_PROBLEMS TO SOLVE_
- a) In the passage on crown shyness and tree roots, what forms between the leaves of neighboring trees?
- b) Write the next part of the passage on crown shyness and tree roots, following on from its final question.

_DOCUMENT EXTRACT_
------------------------------------------------------------
The strain of American thought that fixates on liberty, on freedoms of a certain sort, has run up hard against the pandemic reality of this porousness between our individual bodies. Our libertarian streak posits that, as long as an individual’s choice doesn’t harm anyone else, it should not be infringed or impinged. It sounds tidy. It reminds me of the photographs of tree canopies that illustrate the concept of “crown shyness” where the leaves of one tree will not touch those of its neighbor, and a neat channel of uniform width forms between them. Why this happens is not entirely clear; it may be a moat to prevent damaging insects from invading via a neighbor, or it may be to avoid growing wasteful leaves where they would only be shaded by the neighbor’s leaves, or it may be that leaves from both neighbors do grow into those spaces, but they get damaged by colliding and abrading each other in the wind and drop to the ground. Regardless of the why, what seems at first like a natural allegory of keeping to one’s self, of non-interference, and of living and let living turns out to be belied by what’s going in in the subterranean darkness. There, it becomes hard to tell where one tree ends and another begins—where not just the property line lies between neighbors, but even where the limits of a tree’s body are. The roots branch and attenuate, and then, at the tips of the smallest roots, what appear to be even smaller roots turn out to be fungal filaments, bridging the gap between one tree and the next, fluxing nutrients between tree bodies, communicating, passing water and sugars in one direction or the other, leading some scientists to ponder whether the organism might not be an individual tree at all, but a community of them, or even a whole forest of different tree species. What is the fundamental unit of biology in that case? Discrete alleles of individual genes? A cell? A tree? A woods?
------------------------------------------------------------
Landmark coordinate records:
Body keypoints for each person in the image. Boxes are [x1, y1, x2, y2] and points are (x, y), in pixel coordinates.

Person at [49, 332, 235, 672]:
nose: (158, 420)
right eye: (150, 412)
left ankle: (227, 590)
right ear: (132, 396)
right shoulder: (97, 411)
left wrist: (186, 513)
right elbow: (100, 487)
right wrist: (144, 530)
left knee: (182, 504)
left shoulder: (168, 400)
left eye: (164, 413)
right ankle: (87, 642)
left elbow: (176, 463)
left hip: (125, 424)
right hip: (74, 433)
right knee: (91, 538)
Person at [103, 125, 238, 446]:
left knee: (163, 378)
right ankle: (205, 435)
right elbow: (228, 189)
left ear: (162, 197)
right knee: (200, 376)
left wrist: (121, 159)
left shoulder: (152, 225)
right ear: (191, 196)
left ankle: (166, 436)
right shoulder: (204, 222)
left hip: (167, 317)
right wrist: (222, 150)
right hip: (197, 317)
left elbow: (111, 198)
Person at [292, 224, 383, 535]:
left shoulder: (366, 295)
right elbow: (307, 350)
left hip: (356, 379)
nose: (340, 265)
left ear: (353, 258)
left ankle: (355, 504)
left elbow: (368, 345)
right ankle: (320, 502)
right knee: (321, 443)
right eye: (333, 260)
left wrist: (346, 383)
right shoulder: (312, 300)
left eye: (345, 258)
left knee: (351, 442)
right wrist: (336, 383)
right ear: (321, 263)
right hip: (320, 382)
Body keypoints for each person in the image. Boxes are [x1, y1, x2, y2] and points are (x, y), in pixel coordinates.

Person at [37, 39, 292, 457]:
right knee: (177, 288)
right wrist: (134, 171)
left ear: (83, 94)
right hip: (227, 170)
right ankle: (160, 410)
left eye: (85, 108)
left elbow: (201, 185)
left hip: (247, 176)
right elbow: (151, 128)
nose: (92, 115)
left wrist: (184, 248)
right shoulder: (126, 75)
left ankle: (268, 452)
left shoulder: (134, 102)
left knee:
------------------------------------------------------------
_ANSWERS_
- a) A neat channel of uniform width.

- b)
The unmasked woman, the dogs, her breathing hard near my ear as she wrestled with them, I entered their space, or they entered mine. The bite destroyed some of my cells, separated some others from their neighbors. My body knew this, and commenced repairs. The bruise spread and changed color. The long drag marks of the canine teeth, and the lined up punctures of the incisors left a glyph in my skin. Over the days it became red-rimmed, glowing like a brand. In the places where the cells could not bridge the gap directly, there will be a scar laid down. The woman thought her dogs were friendly, I suppose because they had never bitten her. The unmasked people thought it was alright, I suppose because they thought they didn’t have the virus, or because they thought no one did, because it didn’t exist, or because they thought three feet felt like six. “They’re friendly,” “I’m being safe,” “I think it’s fine,” — these comforting phrases that have been drained of comfort, because those uttering them are not uttering them from a careful assessment of risk. They come instead from wishes, from fatigue, from longing for a world that is other than it is. So we make promises to strangers that we cannot keep. We incur debts we cannot repay. We make incursions, acting in good faith or bad, though intention, in truth, doesn’t matter much. If “friendly” can mean anything, including bruises and blood, then it means nothing at all. We are faithless in our vows to each other. The bite wound itches as it heals.